Teaching

University of Texas at Austin: I will teach in Spring 2025.

Princeton University: I gave a guest lecture on Reinforcement Learning from Human Feedback at the Introduction to Reinforcement Learning course at Princeton.

Carnegie Mellon University: I was a Teaching Assistant for the following two courses, which served as the core course requirements for Ph.D. students in the Machine Learning Department at CMU:

  • 10-715 Advanced Introduction to Machine Learning in Fall 2019.
    Course Description (click to expand) The rapid improvement of sensory techniques and processor speed, and the availability of inexpensive massive digital storage, have led to a growing demand for systems that can automatically comprehend and mine massive and complex data from diverse sources. Machine Learning is becoming the primary mechanism by which information is extracted from Big Data, and a primary pillar that Artificial Intelligence is built upon. This course is designed for Ph.D. students whose primary field of study is machine learning, or who intend to make machine learning methodological research a main focus of their thesis.
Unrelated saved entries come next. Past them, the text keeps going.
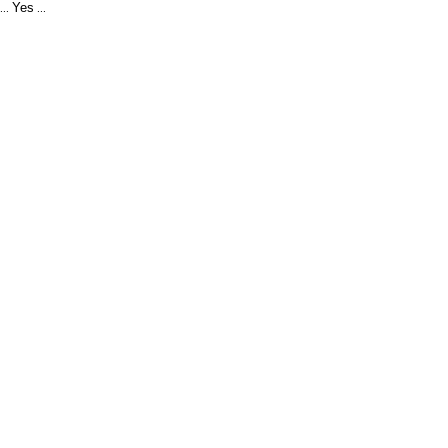
Yes
...
...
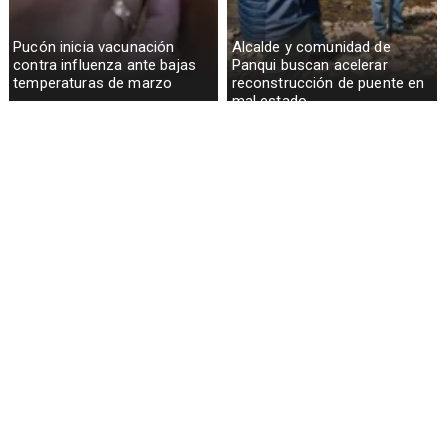
Pucón inicia vacunación
Alcalde y comunidad de
contra influenza ante bajas
Panqui buscan acelerar
temperaturas de marzo
reconstrucción de puente en
mal estado
Curarrehue suma nueva
Permisos de circulación
oficina del Hospital San
marcan inicio del año en
Francisco para acercar salud
Curarrehue con atención
a vecinos
presencial y online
It will give students a thorough grounding in the algorithms, mathematics, theories, and insights needed to do in-depth research and applications in machine learning.
  • 10-716 Advanced Machine Learning: Theory & Methods in Spring 2019.
    Course Description (click to expand) Advanced Machine Learning is a graduate level course introducing the theoretical foundations of modern machine learning, as well as advanced methods and frameworks used in modern machine learning. The course assumes that students have taken graduate level introductory courses in machine learning (Introduction to Machine Learning, 10-701 or 10-715), as well as Statistics (Intermediate Statistics, 36-700 or 36-705). The course treats both the art of designing good learning algorithms, as well as the science of analyzing an algorithm's computational and statistical properties and performance guarantees. We will cover theoretical foundation topics such as computational and statistical convergence rates, minimax estimation, and concentration of measure. We will also cover advanced machine learning methods such as nonparametric density estimation, nonparametric regression, and Bayesian estimation, as well as advanced frameworks such as privacy, causality, and stochastic learning algorithms.